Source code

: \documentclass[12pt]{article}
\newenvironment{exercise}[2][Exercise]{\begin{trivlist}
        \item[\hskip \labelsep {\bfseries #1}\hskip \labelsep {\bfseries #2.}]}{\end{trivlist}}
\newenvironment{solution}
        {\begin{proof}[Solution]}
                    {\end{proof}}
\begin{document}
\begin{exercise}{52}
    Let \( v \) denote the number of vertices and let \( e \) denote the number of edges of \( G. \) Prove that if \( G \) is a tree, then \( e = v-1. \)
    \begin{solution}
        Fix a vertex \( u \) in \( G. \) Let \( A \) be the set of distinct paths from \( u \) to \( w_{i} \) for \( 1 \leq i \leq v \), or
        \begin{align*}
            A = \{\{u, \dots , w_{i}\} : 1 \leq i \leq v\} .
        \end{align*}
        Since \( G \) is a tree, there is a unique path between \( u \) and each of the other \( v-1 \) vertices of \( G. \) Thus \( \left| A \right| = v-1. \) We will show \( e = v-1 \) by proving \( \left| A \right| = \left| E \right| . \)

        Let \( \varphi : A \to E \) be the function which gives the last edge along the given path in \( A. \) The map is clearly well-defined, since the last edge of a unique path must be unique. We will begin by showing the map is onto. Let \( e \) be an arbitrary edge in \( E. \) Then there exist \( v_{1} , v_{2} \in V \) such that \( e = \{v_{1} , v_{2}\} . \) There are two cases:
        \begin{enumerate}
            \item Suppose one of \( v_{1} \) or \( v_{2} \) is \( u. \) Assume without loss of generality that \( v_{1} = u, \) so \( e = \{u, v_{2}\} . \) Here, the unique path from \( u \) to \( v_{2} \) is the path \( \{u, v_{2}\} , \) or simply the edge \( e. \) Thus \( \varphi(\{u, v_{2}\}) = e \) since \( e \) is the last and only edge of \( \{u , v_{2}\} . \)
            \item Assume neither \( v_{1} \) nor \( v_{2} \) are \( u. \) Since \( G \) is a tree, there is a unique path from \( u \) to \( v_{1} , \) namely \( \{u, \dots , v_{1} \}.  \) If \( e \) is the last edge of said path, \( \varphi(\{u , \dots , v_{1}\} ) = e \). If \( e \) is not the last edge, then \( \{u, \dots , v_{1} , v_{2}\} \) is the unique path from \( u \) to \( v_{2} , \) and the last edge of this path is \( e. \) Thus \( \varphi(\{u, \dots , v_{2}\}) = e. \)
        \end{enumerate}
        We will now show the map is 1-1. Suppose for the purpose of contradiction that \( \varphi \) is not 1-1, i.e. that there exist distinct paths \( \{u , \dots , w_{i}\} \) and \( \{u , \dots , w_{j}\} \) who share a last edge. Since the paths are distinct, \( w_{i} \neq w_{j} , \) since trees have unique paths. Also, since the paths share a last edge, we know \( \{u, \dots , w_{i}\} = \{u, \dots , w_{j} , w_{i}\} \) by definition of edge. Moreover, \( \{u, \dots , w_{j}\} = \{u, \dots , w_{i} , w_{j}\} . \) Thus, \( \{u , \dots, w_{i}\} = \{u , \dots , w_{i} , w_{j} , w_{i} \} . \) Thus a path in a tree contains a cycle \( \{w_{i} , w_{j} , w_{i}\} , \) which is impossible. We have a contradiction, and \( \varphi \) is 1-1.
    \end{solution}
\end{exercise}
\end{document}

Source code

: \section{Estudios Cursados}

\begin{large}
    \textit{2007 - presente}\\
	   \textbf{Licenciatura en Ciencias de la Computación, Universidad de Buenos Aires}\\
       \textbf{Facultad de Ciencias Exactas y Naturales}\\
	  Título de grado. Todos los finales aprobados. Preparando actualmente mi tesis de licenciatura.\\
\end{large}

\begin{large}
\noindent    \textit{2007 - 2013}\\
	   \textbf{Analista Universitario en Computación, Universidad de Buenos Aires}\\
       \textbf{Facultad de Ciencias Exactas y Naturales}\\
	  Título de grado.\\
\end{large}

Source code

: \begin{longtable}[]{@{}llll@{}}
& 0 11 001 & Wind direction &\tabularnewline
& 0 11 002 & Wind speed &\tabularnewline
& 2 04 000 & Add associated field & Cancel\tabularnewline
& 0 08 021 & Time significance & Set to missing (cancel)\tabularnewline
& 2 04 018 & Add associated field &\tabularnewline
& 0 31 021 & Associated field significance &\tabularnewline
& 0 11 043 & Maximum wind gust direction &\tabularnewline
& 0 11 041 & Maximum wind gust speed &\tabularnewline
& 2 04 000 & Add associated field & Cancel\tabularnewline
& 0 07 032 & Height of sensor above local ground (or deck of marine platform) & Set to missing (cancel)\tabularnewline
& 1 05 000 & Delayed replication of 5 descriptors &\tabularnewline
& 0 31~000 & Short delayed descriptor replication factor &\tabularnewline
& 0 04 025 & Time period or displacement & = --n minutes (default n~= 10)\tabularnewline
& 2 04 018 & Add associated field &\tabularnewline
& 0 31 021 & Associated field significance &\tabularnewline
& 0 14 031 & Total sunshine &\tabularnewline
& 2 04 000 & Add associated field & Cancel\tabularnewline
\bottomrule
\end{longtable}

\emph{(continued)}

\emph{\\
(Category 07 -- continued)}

● **Written task**
Find and copy each line of the material that holds the word "Buenos".

● **Answer section**
	   \textbf{Licenciatura en Ciencias de la Computación, Universidad de Buenos Aires}\\
	   \textbf{Analista Universitario en Computación, Universidad de Buenos Aires}\\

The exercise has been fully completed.